The first march, organized by the group Derechos Plenos de los Inmigrantes (Full Rights for Immigrants), began at midday at the intersection of Olympic and Broadway avenues and concluded at Broadway and Temple St.

At close to 2 p.m., demonstrators assembled by the Multi Ethnic Immigrant Workers Organizing Network, or MIWON, gathered at Echo Park Lake and marched west along Sunset Boulevard to La Placita Church, where they unveiled a giant card with a message for President Barack Obama.

“We hope the community gets involved in any activity that’s held to commemorate workers’ contributions to the United States and also to call on our president to take steps toward immigration reform sooner rather than later,” said Jorge Mario Cabrera of the Coalition for Humane Immigrant Rights of Los Angeles, which includes MIWON.

“We think this is a very special march also due to what’s happening in the world,” Cabrera said in reference to the AH1N1 flu virus, which he said not only has caused concern among immigrant communities because of the risk of infection but because anti-immigrant groups have blamed undocumented foreigners for spreading the illness, which first emerged in Mexico.

At the end of the march organized by MIWON, close to 2,000 workers – each carrying part of the card – spelled out the phrase “Workers First” with their bodies, a message visible from the air.

High-school students also participated in the May Day demonstrations for immigration reform.

“The students who marched today are asking that they stop the deportations that are separating our families,” said 16-year-old Liency Gonzalez, who organized a group of close to 100 students at Alhambra High School.

The students, after attending regularly scheduled classes, joined the march coordinated by the March 25th Coalition at around 4 p.m.

Coinciding with that demonstration, more than 3,000 workers with the American Apparel company began a march along 7th Street, joining the March 25th Coalition’s protest at the intersection of Broadway and 5th Street.

Likewise, a march organized by the “Group of Cities of Southeastern Los Angeles” County, which drew a large number of high school students, began at 4:15 p.m. at the Santa Rosa de Lima Catholic Church in Maywood and ended at Huntington Park.

During the march along a route covering just over two miles, the students pressed their demand that Congress pass the DREAM Act, a bill that would allow certain immigrant students who arrived in the United States as children – and graduated from a U.S. high school – an opportunity to earn conditional permanent residency.

These students must have a clean record and have been in the country continuously for at least five years prior to the bill’s enactment. They also must either attend college and earn a two year degree or serve in the military for two years to obtain citizenship after a six-year period.

The last march of the day began at around 5:30 p.m. at the intersection of Spring and 1st and ended at MacArthur Park.

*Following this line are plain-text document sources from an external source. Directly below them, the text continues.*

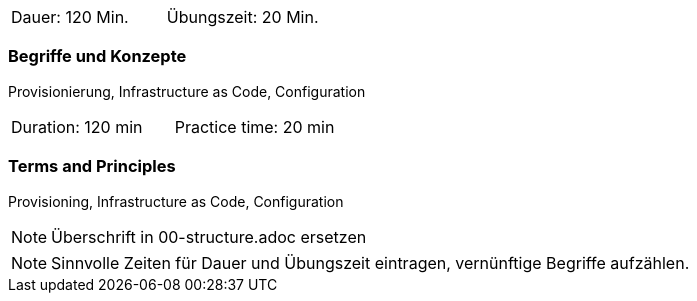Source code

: // tag::DE[]
|===
| Dauer: 120 Min. | Übungszeit: 20 Min.
|===

=== Begriffe und Konzepte
Provisionierung, Infrastructure as Code, Configuration

// end::DE[]

// tag::EN[]
|===
| Duration: 120 min | Practice time: 20 min
|===

=== Terms and Principles
Provisioning, Infrastructure as Code, Configuration

// end::EN[]

// tag::REMARK[]
[NOTE]
====
Überschrift in 00-structure.adoc ersetzen
====
// end::REMARK[]

// tag::REMARK[]
[NOTE]
====
Sinnvolle Zeiten für Dauer und Übungszeit eintragen, vernünftige Begriffe aufzählen.
====
// end::REMARK[]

Rosalia Mendez, a Salvadoran who walked with her two children, aged eight and 12, said she was not afraid to demonstrate despite the threat of the AH1N1 virus.

“No one was going to make me stay home. We need for immigrants to be recognized for our work and for us to be offered a fair (path to) legalization,” Mendez said.

In 2007, then-President George W. Bush and Democratic lawmakers backed an immigration reform bill that would have allowed a path to citizenship for many undocumented foreigners while also tightening border security.

But the proposal was defeated by Republican legislators, who said it amounted to amnesty for those who had illegally entered the country.

Obama said during his campaign that one of the main goals of his first year in office would be comprehensive legislation that allows at least some of the country’s estimated 12 million illegal immigrants to acquire legal status.